W komentarzu do oceny określiłam film jako nikczemny. Nie dlatego, że uważam, by było to złe kino. Przeciwnie, film wybija się wśród innych filmów hiszpańskich czy europejskich, które dotąd oglądałam.
Film jest nikczemny, bo nikczemnie postępuje z nami Vermut. Zaczyna od uroczej początkowej sceny ze sztuczką magiczną, wzruszającej i tragicznej, ale jednak ciepłej opowieści o miłości ojca do córki… Po czym niszczy nasze wyobrażenia o bohaterach, zatapiając je w brutalności, autodestrukcji i potwornych w skutkach wyborach. Najtragiczniejsze jest własnie to, że każdy z bohaterów MA wybór. Ale wybiera źle: ze względu na słabość, lęk, zazdrość czy zawziętość. To, co miało być wzruszającą historią o ojcowskiej miłości, okazuje się opowieścią o tym, jak potrafimy zniszczyć samych siebie i wszystkich, którzy nas otaczają. Ostatnia scena, gdzie Damián powtarza magiczną sztuczkę Barbary, wydaje się sarkastycznym prychnięciem w twarz widza.
Jak widać, film wzbudził we mnie bardzo silne emocje. I tak chyba powinno być z wybitnym kinem.

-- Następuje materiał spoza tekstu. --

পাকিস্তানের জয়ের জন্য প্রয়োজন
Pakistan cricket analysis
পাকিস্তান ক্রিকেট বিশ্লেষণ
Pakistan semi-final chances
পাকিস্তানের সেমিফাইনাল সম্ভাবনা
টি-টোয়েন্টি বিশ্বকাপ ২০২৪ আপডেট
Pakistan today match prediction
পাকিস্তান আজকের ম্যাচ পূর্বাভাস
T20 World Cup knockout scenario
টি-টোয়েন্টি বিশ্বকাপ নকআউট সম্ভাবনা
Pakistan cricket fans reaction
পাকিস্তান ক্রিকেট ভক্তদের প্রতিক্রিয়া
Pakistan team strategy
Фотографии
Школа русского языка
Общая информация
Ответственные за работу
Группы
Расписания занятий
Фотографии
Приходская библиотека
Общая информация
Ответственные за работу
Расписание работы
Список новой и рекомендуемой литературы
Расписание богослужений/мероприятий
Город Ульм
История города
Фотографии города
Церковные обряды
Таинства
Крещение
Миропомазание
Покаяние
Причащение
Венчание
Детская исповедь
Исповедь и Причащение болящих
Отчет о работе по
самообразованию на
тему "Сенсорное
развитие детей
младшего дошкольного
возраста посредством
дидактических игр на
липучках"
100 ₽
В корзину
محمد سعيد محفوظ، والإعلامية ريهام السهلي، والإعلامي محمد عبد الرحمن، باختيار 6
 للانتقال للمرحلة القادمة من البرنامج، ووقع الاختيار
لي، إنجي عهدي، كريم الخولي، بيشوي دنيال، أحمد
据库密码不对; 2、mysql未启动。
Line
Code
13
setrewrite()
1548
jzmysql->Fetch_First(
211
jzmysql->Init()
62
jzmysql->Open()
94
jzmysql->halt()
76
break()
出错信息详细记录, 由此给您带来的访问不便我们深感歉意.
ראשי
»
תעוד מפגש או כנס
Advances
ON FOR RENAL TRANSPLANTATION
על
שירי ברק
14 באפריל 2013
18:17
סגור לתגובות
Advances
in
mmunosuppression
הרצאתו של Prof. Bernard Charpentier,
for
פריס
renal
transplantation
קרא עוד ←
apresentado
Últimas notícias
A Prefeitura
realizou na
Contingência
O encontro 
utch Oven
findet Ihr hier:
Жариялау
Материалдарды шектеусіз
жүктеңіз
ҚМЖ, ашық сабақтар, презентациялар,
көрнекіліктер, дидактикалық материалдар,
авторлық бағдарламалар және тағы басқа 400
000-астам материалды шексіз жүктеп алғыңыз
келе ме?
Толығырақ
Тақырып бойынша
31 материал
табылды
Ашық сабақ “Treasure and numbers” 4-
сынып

Nikczemni to my jesteśmy, niby homo sapiens, ale tak naprawdę to egoiści, często zakrywający swój egoizm postawami altruistycznymi; chcemy dobrze, poświęcamy się (najczęściej dla swoich bliskich, geny górą!), nie bierzemy jednak pod uwagę skutków naszych dobrych "chceń", stąd biorą się przedmiotowa miłość psychiatry, ciemna fascynacja nauczyciela matematyki, zaślepienie nauczyciela hiszpańskiego itd. Ludzie rozumni tracą rozum.